◆ Task item: Your reply should be the full listing, copied exactly.

◆ Data extract:
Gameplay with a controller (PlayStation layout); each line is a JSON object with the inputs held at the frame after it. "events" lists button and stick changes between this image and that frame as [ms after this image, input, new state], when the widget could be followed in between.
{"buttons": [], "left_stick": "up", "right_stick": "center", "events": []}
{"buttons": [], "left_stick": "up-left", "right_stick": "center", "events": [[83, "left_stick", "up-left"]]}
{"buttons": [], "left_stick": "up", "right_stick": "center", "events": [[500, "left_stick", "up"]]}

◆ Written reply:
Gameplay with a controller (PlayStation layout); each line is a JSON object with the inputs held at the frame after it. "events" lists button and stick changes between this image and that frame as [ms after this image, input, new state], when the widget could be followed in between.
{"buttons": [], "left_stick": "up", "right_stick": "center", "events": []}
{"buttons": [], "left_stick": "up-left", "right_stick": "center", "events": [[83, "left_stick", "up-left"]]}
{"buttons": [], "left_stick": "up", "right_stick": "center", "events": [[500, "left_stick", "up"]]}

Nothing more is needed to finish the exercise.